I do not spend enough time with a cad program to become good at it ,so i use this drawing aid and with a small amount of tries
it was worked for me .Its not real cheap around 1400,00 US funds but its easy to use and you can copy parts also
i have included a gasket i traced to cut on the 100 watt laser

copying and cutting an old gasket - YouTube
If there is any interest i can steer you to the source,the guys name is john walsh and he's excellent to deal with
i also have a draw program that i can trace from a monitor screen and a draw program for doing soemthing large like 6 feet long
called combine ,its stiches a bunch of small diagrams to make one large *.dxf file


----------



## JOAT (Apr 9, 2010)

This is advanced as I get. Works for me.


----------



## woodman12 (Feb 12, 2012)

That is not so simple ,you are able to draw a diagram and then get it into a vector format and then produce the gcode for a cnc machine.
You are doing Ok and don't need any drawing aid to get it into a dxf format


----------



## JOAT (Apr 9, 2010)

woodman12 said:


> That is not so simple ,you are able to draw a diagram and then get it into a vector format and then produce the gcode for a cnc machine.
> You are doing Ok and don't need any drawing aid to get it into a dxf format


:haha: Yep, for me it is so simple. I freehand sketch a design I like, lay it out on graph paper to get the dimensions, then lay it out on a piece of plywood for a pattern, cut it out, glue it to a second piece of plywood, then when the glue is dry, rout using the first piece as a template. That gives me my master.

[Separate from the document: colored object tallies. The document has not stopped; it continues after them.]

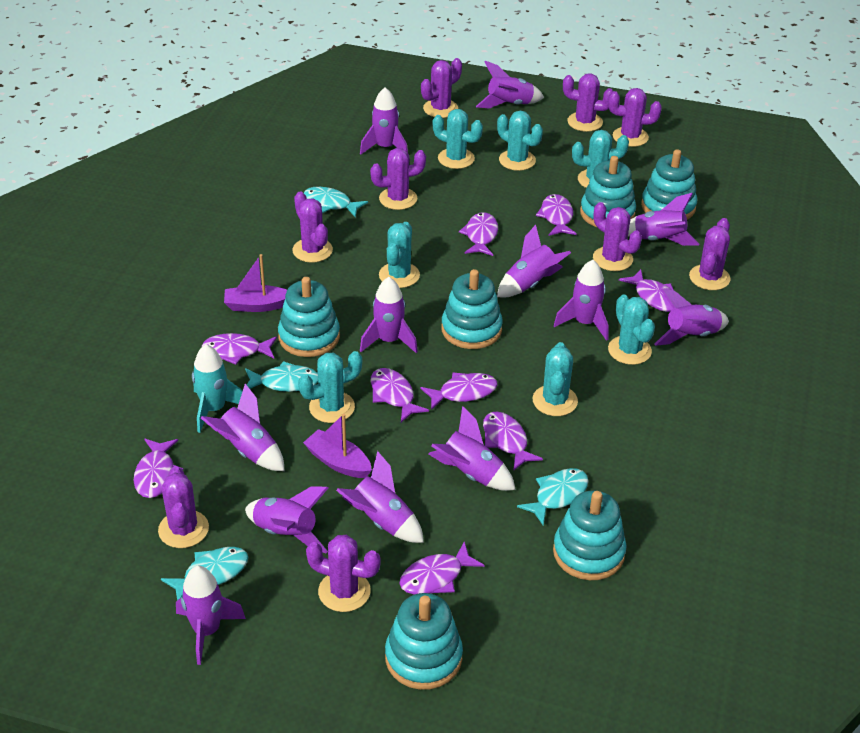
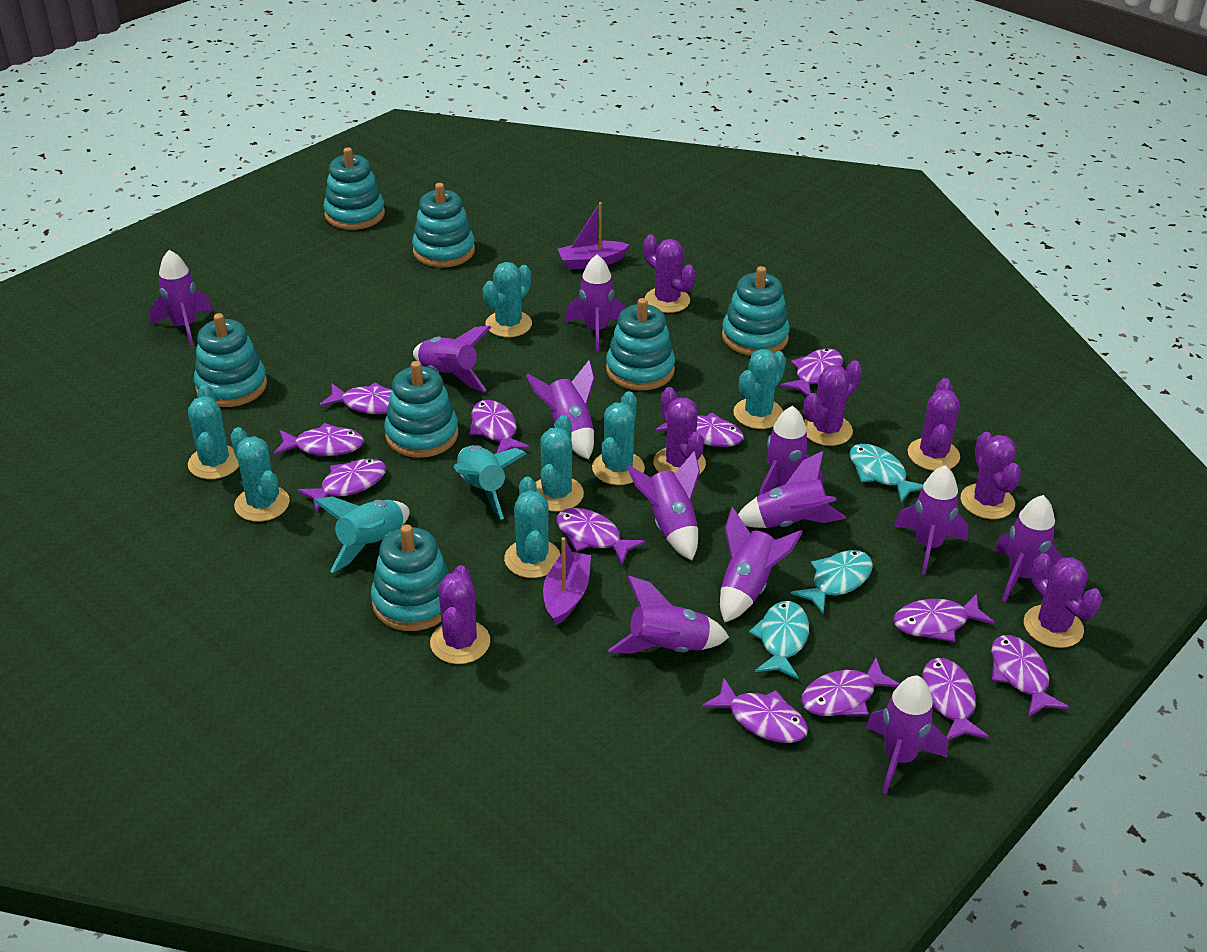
purple cactus: [158,466,209,548] [293,192,333,263] [306,535,381,612] [370,148,426,210] [421,58,462,118] [563,73,613,132] [593,202,642,271] [608,88,662,147] [689,218,731,290] = 9 -> [430,565,490,664] [644,235,696,313] [653,387,706,474] [803,360,862,446] [908,378,960,471] [961,432,1021,519] [1024,553,1103,648] = 7
purple fish: [134,439,184,498] [202,333,277,365] [370,368,429,422] [399,541,485,595] [420,372,498,410] [459,212,498,256] [483,411,543,471] [536,194,577,236] [619,269,674,312] = 9 -> [274,423,364,456] [297,459,386,512] [319,382,392,414] [469,400,530,454] [556,508,646,564] [656,413,744,447] [702,678,808,743] [780,349,843,396] [801,657,900,716] [893,593,995,642] [922,658,989,740] [991,635,1069,717] = 12
turquoise fish: [161,547,248,600] [245,361,318,392] [304,187,368,218] [517,468,588,525] = 4 -> [749,601,809,680] [791,550,873,614] [849,444,923,502] = 3
turquoise rocket: [192,344,243,433] = 1 -> [314,496,410,573] [454,445,527,519] = 2
turquoise stacking toy: [278,277,340,357] [385,593,463,690] [441,269,503,349] [553,491,627,580] [580,156,636,227] [641,149,697,220] = 6 -> [194,313,267,407] [323,147,385,230] [371,524,449,631] [384,361,458,458] [412,183,475,267] [606,298,675,390] [722,266,790,356] = 7

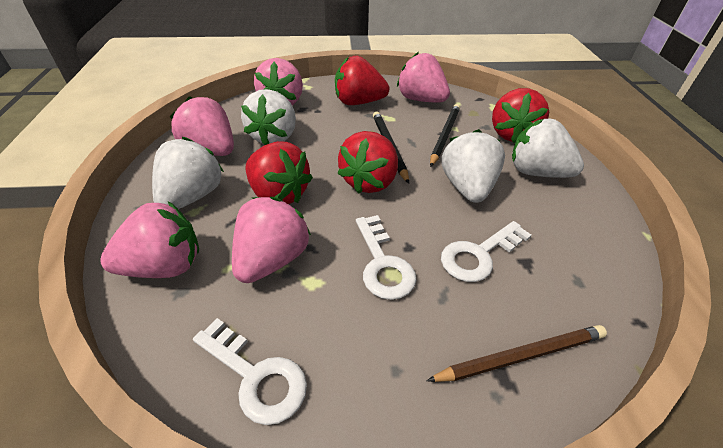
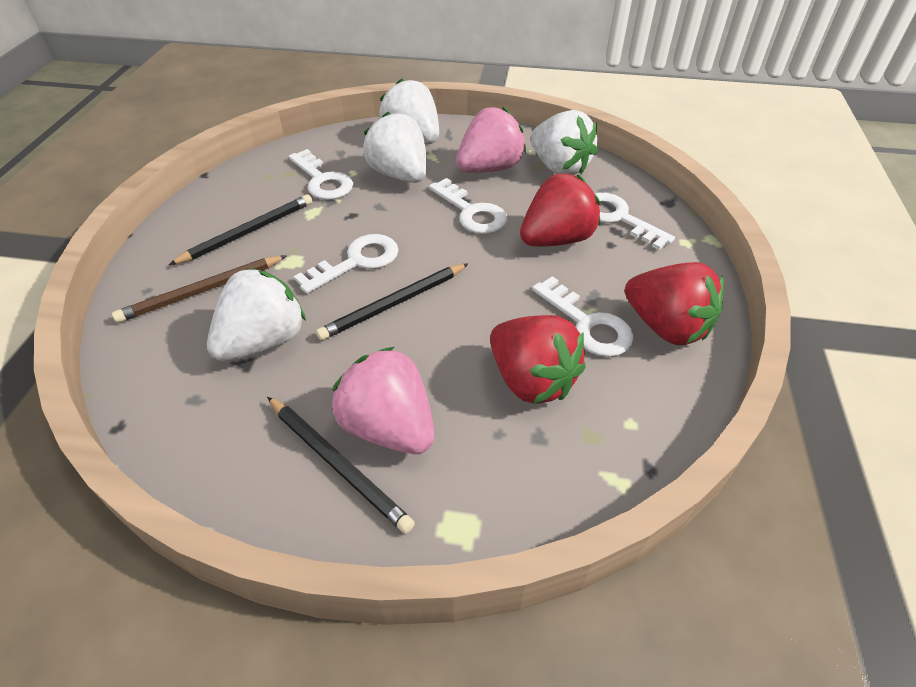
black pencil: [373,111,409,184] [430,104,460,167] = 2 -> [169,194,312,265] [267,397,415,534] [316,263,469,340] = 3
pink strawberry: [100,201,199,278] [170,96,234,156] [232,197,311,283] [254,58,303,105] [397,52,450,102] = 5 -> [332,347,434,454] [456,107,526,173] = 2
red strawberry: [246,141,313,204] [335,56,390,105] [338,131,398,194] [492,88,549,143] = 4 -> [490,315,586,404] [520,173,600,247] [625,262,724,345] = 3
white key: [193,318,307,425] [356,215,417,300] [441,221,532,282] = 3 -> [288,149,353,200] [294,234,399,294] [429,178,508,234] [532,276,634,357] [594,193,675,250] = 5

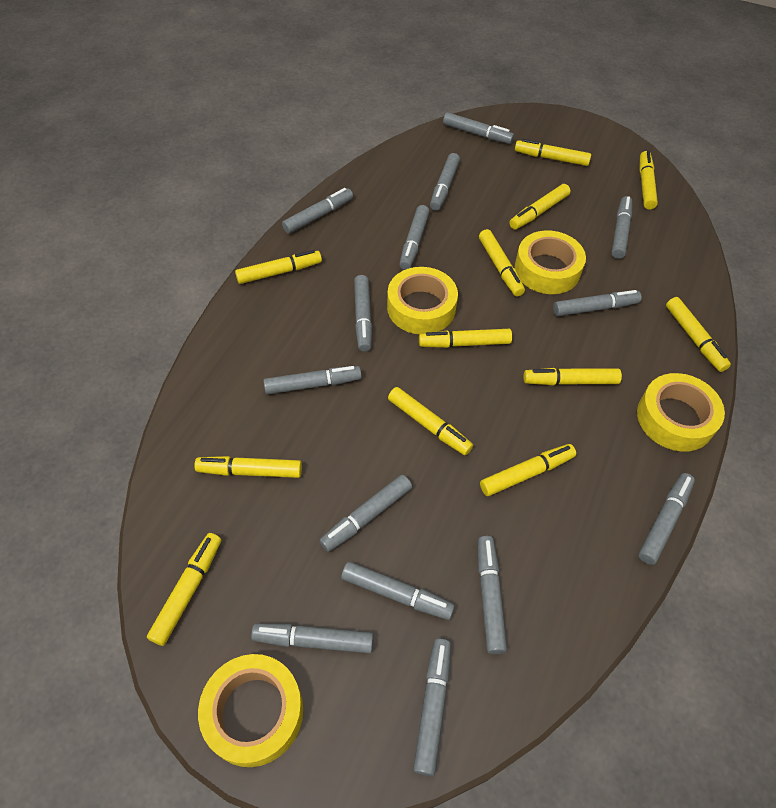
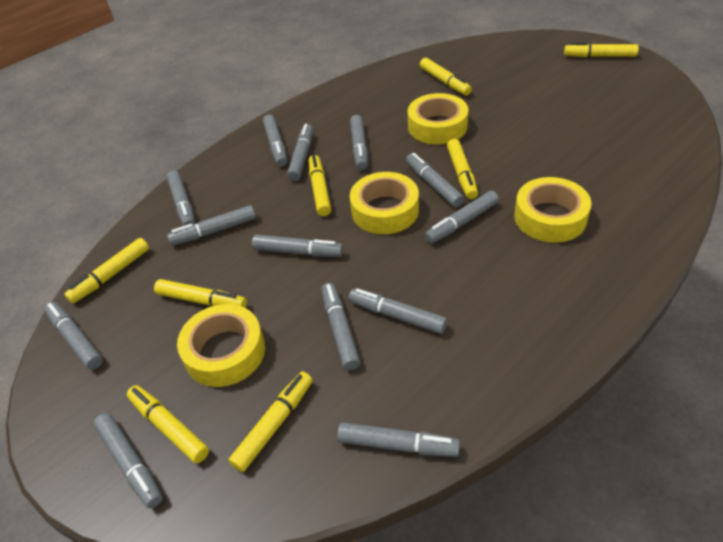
grey marker: [251,623,374,653] [263,366,362,394] [282,188,353,234] [320,475,412,552] [341,562,455,620] [354,275,372,352] [400,205,430,270] [413,639,451,776] [430,153,460,211] [443,112,514,144] [478,536,507,654] [553,290,642,316] [611,196,632,259] [638,473,695,565] = 14 -> [45,302,103,370] [93,413,163,508] [167,171,195,226] [167,205,256,246] [252,235,343,257] [263,115,287,166] [287,124,313,181] [321,283,360,370] [337,422,460,457] [348,289,447,334] [350,115,368,170] [406,153,464,207] [424,191,499,243] = 13
yellow marker: [147,533,221,646] [194,456,302,478] [235,250,322,284] [388,387,473,455] [419,329,512,348] [479,229,525,296] [480,444,576,496] [509,184,571,230] [515,139,591,166] [523,368,622,385] [639,151,658,209] [666,297,731,372] = 12 -> [64,238,149,304] [127,385,209,463] [154,279,247,308] [228,372,313,472] [309,155,331,216] [420,58,472,95] [447,139,478,199] [564,43,639,57] = 8

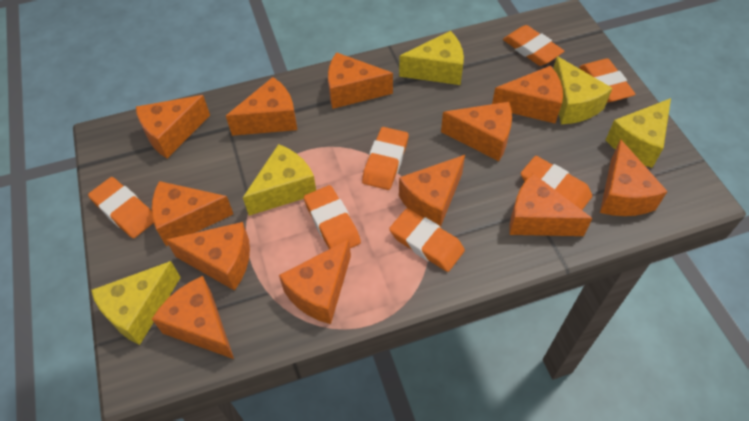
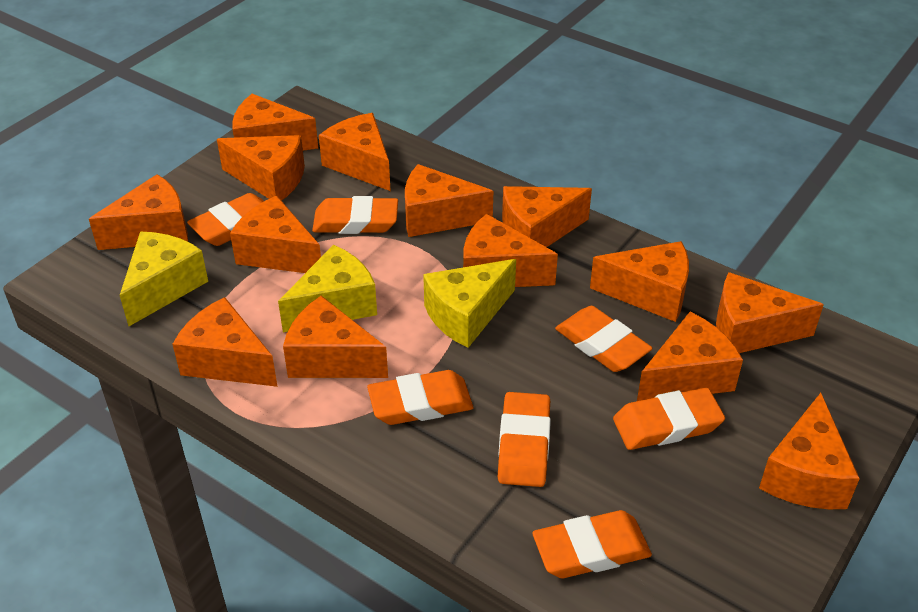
orange cheese: [136,95,210,158] [152,181,233,246] [152,276,234,359] [166,222,250,291] [226,77,297,136] [279,239,351,324] [328,52,393,109] [399,155,465,227] [441,102,512,161] [492,66,563,123] [509,173,593,236] [600,139,668,216] = 12 -> [89,174,188,250] [172,297,278,387] [217,135,305,201] [230,196,321,273] [232,94,318,151] [283,296,388,378] [319,113,391,191] [405,164,493,237] [463,214,558,287] [502,186,592,247] [590,241,689,322] [637,312,743,401] [716,272,824,353] [759,393,860,509] = 14
yellow cheese: [91,261,181,345] [243,144,316,216] [399,31,464,85] [553,56,613,124] [606,98,671,168] = 5 -> [120,232,208,326] [278,245,377,332] [423,259,516,348] = 3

Then I nail it to the piece I want to form, and rout; repeat as desired, for duplicate, accurate, copies. No CNC involved. I'm way too broke to afford any CNC machines, and doubt I'd buy any if I could. That would take all the enjoyment out of it for me. I can buy a lot of wood for $1400. I don't know what a what vector or dxf formats are, and don't care. :no:


----------